From a betting point of view, it’s good that we have a competitive best picture race (seemingly between The Power of The Dog and CODA), as around two-thirds of the traded volume at Smarkets is on that category.

A couple of weeks back, every single one of the 23 awards on offer had an odds-on favourite, but now we have four markets that have moved back to a more competitive state: Best Picture, Original Screenplay, Adapted Screenplay and Editing are all tough to call.

Of the four acting categories, only Leading Actress looks in much doubt. Although Jessica Chastain is now odds-on, you could make a case for all five runners.

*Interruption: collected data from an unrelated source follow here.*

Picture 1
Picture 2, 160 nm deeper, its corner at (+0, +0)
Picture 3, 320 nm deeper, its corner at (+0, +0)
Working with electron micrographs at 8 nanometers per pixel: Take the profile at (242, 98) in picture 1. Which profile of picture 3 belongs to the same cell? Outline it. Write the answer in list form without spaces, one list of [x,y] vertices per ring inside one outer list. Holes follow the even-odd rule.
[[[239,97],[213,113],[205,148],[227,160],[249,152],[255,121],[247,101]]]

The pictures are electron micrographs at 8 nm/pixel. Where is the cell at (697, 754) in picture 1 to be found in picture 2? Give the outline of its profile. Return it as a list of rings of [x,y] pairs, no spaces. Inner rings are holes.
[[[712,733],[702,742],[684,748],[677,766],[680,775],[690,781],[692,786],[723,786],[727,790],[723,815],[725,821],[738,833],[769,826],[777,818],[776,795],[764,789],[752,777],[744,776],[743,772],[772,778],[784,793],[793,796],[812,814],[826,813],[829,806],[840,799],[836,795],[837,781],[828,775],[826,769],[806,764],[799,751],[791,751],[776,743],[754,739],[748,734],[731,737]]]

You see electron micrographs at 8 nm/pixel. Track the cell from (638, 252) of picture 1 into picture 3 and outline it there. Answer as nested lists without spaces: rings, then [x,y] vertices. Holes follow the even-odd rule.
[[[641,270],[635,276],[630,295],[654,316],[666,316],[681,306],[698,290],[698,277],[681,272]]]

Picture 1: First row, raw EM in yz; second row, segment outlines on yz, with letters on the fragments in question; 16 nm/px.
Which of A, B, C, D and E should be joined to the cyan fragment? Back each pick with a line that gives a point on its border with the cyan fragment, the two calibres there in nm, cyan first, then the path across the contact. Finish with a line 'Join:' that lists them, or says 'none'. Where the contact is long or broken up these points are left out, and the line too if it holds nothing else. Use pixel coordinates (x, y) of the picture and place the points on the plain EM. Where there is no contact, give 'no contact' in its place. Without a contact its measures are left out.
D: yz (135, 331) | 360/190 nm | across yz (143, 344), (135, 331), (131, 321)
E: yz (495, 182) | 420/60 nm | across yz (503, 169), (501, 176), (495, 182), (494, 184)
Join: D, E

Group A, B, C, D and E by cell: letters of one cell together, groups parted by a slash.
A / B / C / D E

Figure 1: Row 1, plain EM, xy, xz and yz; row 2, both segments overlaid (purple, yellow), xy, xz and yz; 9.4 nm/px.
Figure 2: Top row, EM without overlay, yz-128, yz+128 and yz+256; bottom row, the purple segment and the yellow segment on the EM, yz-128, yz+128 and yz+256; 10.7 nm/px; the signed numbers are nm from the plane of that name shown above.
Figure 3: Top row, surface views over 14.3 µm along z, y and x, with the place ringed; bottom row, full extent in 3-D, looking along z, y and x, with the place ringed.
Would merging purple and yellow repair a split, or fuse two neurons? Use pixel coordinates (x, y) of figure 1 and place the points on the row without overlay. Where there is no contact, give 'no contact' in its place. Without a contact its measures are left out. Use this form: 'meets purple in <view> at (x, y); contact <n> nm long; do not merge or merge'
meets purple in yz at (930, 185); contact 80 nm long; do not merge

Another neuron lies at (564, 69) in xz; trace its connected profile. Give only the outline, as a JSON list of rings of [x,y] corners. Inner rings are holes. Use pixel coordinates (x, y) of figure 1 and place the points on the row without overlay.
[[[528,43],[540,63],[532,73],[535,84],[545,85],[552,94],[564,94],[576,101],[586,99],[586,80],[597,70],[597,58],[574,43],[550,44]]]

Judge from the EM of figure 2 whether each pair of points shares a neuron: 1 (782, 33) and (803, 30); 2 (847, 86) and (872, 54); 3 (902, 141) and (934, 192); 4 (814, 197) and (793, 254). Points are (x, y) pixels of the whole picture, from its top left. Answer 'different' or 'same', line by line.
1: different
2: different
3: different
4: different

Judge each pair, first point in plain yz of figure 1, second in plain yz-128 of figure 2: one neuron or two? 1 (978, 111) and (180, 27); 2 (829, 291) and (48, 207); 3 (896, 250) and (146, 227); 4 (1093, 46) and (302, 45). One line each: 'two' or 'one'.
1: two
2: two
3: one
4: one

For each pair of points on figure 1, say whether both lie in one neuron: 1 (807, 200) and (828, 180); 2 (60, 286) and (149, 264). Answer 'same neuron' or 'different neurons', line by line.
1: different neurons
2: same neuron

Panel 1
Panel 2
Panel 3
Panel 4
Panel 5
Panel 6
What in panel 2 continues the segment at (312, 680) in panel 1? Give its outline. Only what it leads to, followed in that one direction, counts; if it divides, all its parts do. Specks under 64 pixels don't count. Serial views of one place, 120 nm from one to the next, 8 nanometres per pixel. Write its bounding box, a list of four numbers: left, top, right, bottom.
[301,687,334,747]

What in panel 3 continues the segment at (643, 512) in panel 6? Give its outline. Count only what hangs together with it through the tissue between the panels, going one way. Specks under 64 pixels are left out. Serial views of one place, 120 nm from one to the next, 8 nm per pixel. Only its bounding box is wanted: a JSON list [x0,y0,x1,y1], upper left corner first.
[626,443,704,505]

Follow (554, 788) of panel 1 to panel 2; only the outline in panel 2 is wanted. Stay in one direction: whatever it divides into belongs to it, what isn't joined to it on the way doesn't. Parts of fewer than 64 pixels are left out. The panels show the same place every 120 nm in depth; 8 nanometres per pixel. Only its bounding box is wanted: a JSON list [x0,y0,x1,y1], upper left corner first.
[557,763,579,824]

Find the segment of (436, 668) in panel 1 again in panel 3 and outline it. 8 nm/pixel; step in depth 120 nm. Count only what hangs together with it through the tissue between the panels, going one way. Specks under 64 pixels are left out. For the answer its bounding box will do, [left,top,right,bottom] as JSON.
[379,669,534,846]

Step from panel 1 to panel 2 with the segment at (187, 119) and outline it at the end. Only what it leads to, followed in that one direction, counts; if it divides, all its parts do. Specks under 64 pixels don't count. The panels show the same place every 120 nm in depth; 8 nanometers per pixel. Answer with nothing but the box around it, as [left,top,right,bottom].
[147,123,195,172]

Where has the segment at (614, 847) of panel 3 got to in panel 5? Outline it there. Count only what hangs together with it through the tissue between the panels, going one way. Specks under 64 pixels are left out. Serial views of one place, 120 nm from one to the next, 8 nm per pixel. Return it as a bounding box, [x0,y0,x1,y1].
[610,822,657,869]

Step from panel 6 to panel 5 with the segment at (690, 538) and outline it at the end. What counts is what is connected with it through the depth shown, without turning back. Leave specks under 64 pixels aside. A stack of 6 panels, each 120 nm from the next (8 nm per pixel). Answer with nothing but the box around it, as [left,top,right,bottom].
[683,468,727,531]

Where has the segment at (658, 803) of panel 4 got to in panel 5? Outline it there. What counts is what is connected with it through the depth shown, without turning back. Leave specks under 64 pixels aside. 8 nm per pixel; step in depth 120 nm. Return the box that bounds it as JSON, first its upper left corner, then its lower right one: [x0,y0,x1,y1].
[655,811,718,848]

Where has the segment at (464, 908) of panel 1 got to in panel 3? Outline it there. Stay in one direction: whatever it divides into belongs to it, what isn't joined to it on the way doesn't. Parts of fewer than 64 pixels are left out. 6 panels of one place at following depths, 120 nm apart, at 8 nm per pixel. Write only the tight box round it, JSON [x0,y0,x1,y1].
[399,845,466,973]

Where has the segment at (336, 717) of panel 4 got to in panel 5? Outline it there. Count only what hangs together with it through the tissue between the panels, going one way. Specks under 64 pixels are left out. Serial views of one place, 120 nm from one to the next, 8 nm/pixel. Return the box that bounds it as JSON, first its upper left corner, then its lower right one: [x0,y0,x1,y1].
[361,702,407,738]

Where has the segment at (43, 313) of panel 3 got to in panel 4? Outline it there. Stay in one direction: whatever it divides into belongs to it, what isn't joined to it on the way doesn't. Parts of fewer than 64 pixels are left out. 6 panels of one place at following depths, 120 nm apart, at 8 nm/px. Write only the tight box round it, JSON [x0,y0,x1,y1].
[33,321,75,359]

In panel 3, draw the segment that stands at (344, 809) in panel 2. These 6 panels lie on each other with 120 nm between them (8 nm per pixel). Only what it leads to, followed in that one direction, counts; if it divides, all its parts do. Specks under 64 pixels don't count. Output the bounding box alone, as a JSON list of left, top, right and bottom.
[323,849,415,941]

If there is going to be a big surprise on the night, I think it could be here. 

Anthony Cousins – Kindred Group

SBC: ‘Power of the Dog’ a film acclaimed by critics but shunned by audiences leads the Academy’s ‘Best Picture’ market – is another Oscars upset on the cards and can bookmakers trust the critics?

Anthony Cousins (Head of Sportsbook Commercial Relationships @ Kindred Group): Shunned by audiences, but not by our customers, with over 40% of bets placed coming on the Jane Campion movie. With odds now as low as 1.30 it looks very hard to beat, although similar and lower odds have been overturned in recent years with Moonlight overcoming hot favourite LaLaLand in 2017 and Parasite overcoming 1917 in 2020.

In both cases, there was a strong consensus on who the second favourite was and with that comes enough momentum in academy votes to overturn the favourite – essentially it becomes a two-horse race.

This year however any second favourite vote is likely to be split with both Belfast and Coda equal in the market and likely to cannibalise any potential voting shocks.

Did bookmakers ever trust the critics? As voting for the Academy awards is still largely a niche group of members, their ways of voting are hard to gauge and it is really the other ceremonies in the build-up to the Oscars that provide a barometer of Hollywood voting intent.

We tend to use the outcomes of the SAGs, DGAs, WGAs, PGAs, etc… ultimately the writers, producers and directors voting award ceremonies over the ones more focused on critic votes.

The difference in this post covid ceremony world is that many of these critically acclaimed films which no one ever went to see at the cinema (last year’s winner Nomadland for example) does now have the ability to attract audiences in alternative ways as they are largely released at the same time on streaming services.

So the box office measurement is now less relevant then ever in swaying any opinion and films such as Power Of The Dog appearing in Top 10 streamed lists gives the critical acclaim validation and potentially becomes an even stronger barometer of Oscar success if this new release pattern continues in the streaming era.